Please set out each line below exactly as it stands, without the images.

(Document images with source code)
-*-*-
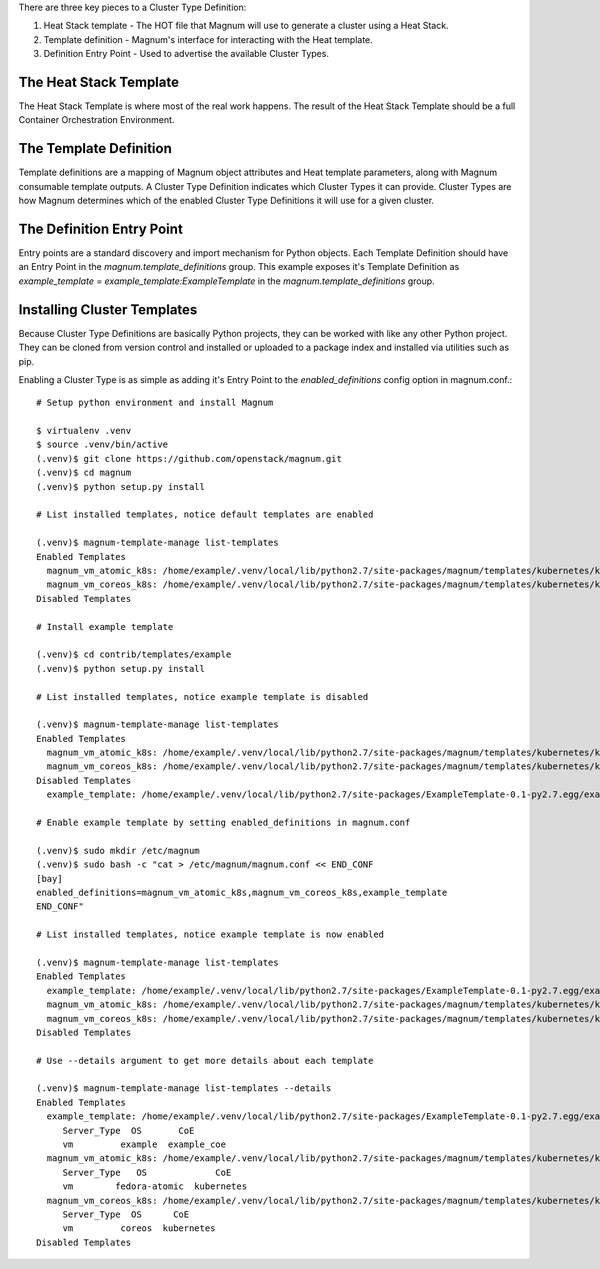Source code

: There are three key pieces to a Cluster Type Definition:

1. Heat Stack template - The HOT file that Magnum will use to generate a
   cluster using a Heat Stack.
2. Template definition - Magnum's interface for interacting with the Heat
   template.
3. Definition Entry Point - Used to advertise the available Cluster Types.

The Heat Stack Template
-----------------------

The Heat Stack Template is where most of the real work happens. The result of
the Heat Stack Template should be a full Container Orchestration Environment.

The Template Definition
-----------------------

Template definitions are a mapping of Magnum object attributes and Heat
template parameters, along with Magnum consumable template outputs. A
Cluster Type Definition indicates which Cluster Types it can provide.
Cluster Types are how Magnum determines which of the enabled Cluster
Type Definitions it will use for a given cluster.

The Definition Entry Point
--------------------------

Entry points are a standard discovery and import mechanism for Python objects.
Each Template Definition should have an Entry Point in the
`magnum.template_definitions` group. This example exposes it's Template
Definition as `example_template = example_template:ExampleTemplate` in the
`magnum.template_definitions` group.

Installing Cluster Templates
----------------------------

Because Cluster Type Definitions are basically Python projects, they can be
worked with like any other Python project. They can be cloned from version
control and installed or uploaded to a package index and installed via
utilities such as pip.

Enabling a Cluster Type is as simple as adding it's Entry Point to the
`enabled_definitions` config option in magnum.conf.::

    # Setup python environment and install Magnum

    $ virtualenv .venv
    $ source .venv/bin/active
    (.venv)$ git clone https://github.com/openstack/magnum.git
    (.venv)$ cd magnum
    (.venv)$ python setup.py install

    # List installed templates, notice default templates are enabled

    (.venv)$ magnum-template-manage list-templates
    Enabled Templates
      magnum_vm_atomic_k8s: /home/example/.venv/local/lib/python2.7/site-packages/magnum/templates/kubernetes/kubecluster.yaml
      magnum_vm_coreos_k8s: /home/example/.venv/local/lib/python2.7/site-packages/magnum/templates/kubernetes/kubecluster-coreos.yaml
    Disabled Templates

    # Install example template

    (.venv)$ cd contrib/templates/example
    (.venv)$ python setup.py install

    # List installed templates, notice example template is disabled

    (.venv)$ magnum-template-manage list-templates
    Enabled Templates
      magnum_vm_atomic_k8s: /home/example/.venv/local/lib/python2.7/site-packages/magnum/templates/kubernetes/kubecluster.yaml
      magnum_vm_coreos_k8s: /home/example/.venv/local/lib/python2.7/site-packages/magnum/templates/kubernetes/kubecluster-coreos.yaml
    Disabled Templates
      example_template: /home/example/.venv/local/lib/python2.7/site-packages/ExampleTemplate-0.1-py2.7.egg/example_template/example.yaml

    # Enable example template by setting enabled_definitions in magnum.conf

    (.venv)$ sudo mkdir /etc/magnum
    (.venv)$ sudo bash -c "cat > /etc/magnum/magnum.conf << END_CONF
    [bay]
    enabled_definitions=magnum_vm_atomic_k8s,magnum_vm_coreos_k8s,example_template
    END_CONF"

    # List installed templates, notice example template is now enabled

    (.venv)$ magnum-template-manage list-templates
    Enabled Templates
      example_template: /home/example/.venv/local/lib/python2.7/site-packages/ExampleTemplate-0.1-py2.7.egg/example_template/example.yaml
      magnum_vm_atomic_k8s: /home/example/.venv/local/lib/python2.7/site-packages/magnum/templates/kubernetes/kubecluster.yaml
      magnum_vm_coreos_k8s: /home/example/.venv/local/lib/python2.7/site-packages/magnum/templates/kubernetes/kubecluster-coreos.yaml
    Disabled Templates

    # Use --details argument to get more details about each template

    (.venv)$ magnum-template-manage list-templates --details
    Enabled Templates
      example_template: /home/example/.venv/local/lib/python2.7/site-packages/ExampleTemplate-0.1-py2.7.egg/example_template/example.yaml
         Server_Type  OS       CoE
         vm         example  example_coe
      magnum_vm_atomic_k8s: /home/example/.venv/local/lib/python2.7/site-packages/magnum/templates/kubernetes/kubecluster.yaml
         Server_Type   OS             CoE
         vm        fedora-atomic  kubernetes
      magnum_vm_coreos_k8s: /home/example/.venv/local/lib/python2.7/site-packages/magnum/templates/kubernetes/kubecluster-coreos.yaml
         Server_Type  OS      CoE
         vm         coreos  kubernetes
    Disabled Templates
-*-*-
▶ _ANSWER FOR THIS EXERCISE_
Source code

: There are three key pieces to a Cluster Type Definition:

1. Heat Stack template - The HOT file that Magnum will use to generate a
   cluster using a Heat Stack.
2. Template definition - Magnum's interface for interacting with the Heat
   template.
3. Definition Entry Point - Used to advertise the available Cluster Types.

The Heat Stack Template
-----------------------

The Heat Stack Template is where most of the real work happens. The result of
the Heat Stack Template should be a full Container Orchestration Environment.

The Template Definition
-----------------------

Template definitions are a mapping of Magnum object attributes and Heat
template parameters, along with Magnum consumable template outputs. A
Cluster Type Definition indicates which Cluster Types it can provide.
Cluster Types are how Magnum determines which of the enabled Cluster
Type Definitions it will use for a given cluster.

The Definition Entry Point
--------------------------

Entry points are a standard discovery and import mechanism for Python objects.
Each Template Definition should have an Entry Point in the
`magnum.template_definitions` group. This example exposes it's Template
Definition as `example_template = example_template:ExampleTemplate` in the
`magnum.template_definitions` group.

Installing Cluster Templates
----------------------------

Because Cluster Type Definitions are basically Python projects, they can be
worked with like any other Python project. They can be cloned from version
control and installed or uploaded to a package index and installed via
utilities such as pip.

Enabling a Cluster Type is as simple as adding it's Entry Point to the
`enabled_definitions` config option in magnum.conf.::

    # Setup python environment and install Magnum

    $ virtualenv .venv
    $ source .venv/bin/active
    (.venv)$ git clone https://github.com/openstack/magnum.git
    (.venv)$ cd magnum
    (.venv)$ python setup.py install

    # List installed templates, notice default templates are enabled

    (.venv)$ magnum-template-manage list-templates
    Enabled Templates
      magnum_vm_atomic_k8s: /home/example/.venv/local/lib/python2.7/site-packages/magnum/templates/kubernetes/kubecluster.yaml
      magnum_vm_coreos_k8s: /home/example/.venv/local/lib/python2.7/site-packages/magnum/templates/kubernetes/kubecluster-coreos.yaml
    Disabled Templates

    # Install example template

    (.venv)$ cd contrib/templates/example
    (.venv)$ python setup.py install

    # List installed templates, notice example template is disabled

    (.venv)$ magnum-template-manage list-templates
    Enabled Templates
      magnum_vm_atomic_k8s: /home/example/.venv/local/lib/python2.7/site-packages/magnum/templates/kubernetes/kubecluster.yaml
      magnum_vm_coreos_k8s: /home/example/.venv/local/lib/python2.7/site-packages/magnum/templates/kubernetes/kubecluster-coreos.yaml
    Disabled Templates
      example_template: /home/example/.venv/local/lib/python2.7/site-packages/ExampleTemplate-0.1-py2.7.egg/example_template/example.yaml

    # Enable example template by setting enabled_definitions in magnum.conf

    (.venv)$ sudo mkdir /etc/magnum
    (.venv)$ sudo bash -c "cat > /etc/magnum/magnum.conf << END_CONF
    [bay]
    enabled_definitions=magnum_vm_atomic_k8s,magnum_vm_coreos_k8s,example_template
    END_CONF"

    # List installed templates, notice example template is now enabled

    (.venv)$ magnum-template-manage list-templates
    Enabled Templates
      example_template: /home/example/.venv/local/lib/python2.7/site-packages/ExampleTemplate-0.1-py2.7.egg/example_template/example.yaml
      magnum_vm_atomic_k8s: /home/example/.venv/local/lib/python2.7/site-packages/magnum/templates/kubernetes/kubecluster.yaml
      magnum_vm_coreos_k8s: /home/example/.venv/local/lib/python2.7/site-packages/magnum/templates/kubernetes/kubecluster-coreos.yaml
    Disabled Templates

    # Use --details argument to get more details about each template

    (.venv)$ magnum-template-manage list-templates --details
    Enabled Templates
      example_template: /home/example/.venv/local/lib/python2.7/site-packages/ExampleTemplate-0.1-py2.7.egg/example_template/example.yaml
         Server_Type  OS       CoE
         vm         example  example_coe
      magnum_vm_atomic_k8s: /home/example/.venv/local/lib/python2.7/site-packages/magnum/templates/kubernetes/kubecluster.yaml
         Server_Type   OS             CoE
         vm        fedora-atomic  kubernetes
      magnum_vm_coreos_k8s: /home/example/.venv/local/lib/python2.7/site-packages/magnum/templates/kubernetes/kubecluster-coreos.yaml
         Server_Type  OS      CoE
         vm         coreos  kubernetes
    Disabled Templates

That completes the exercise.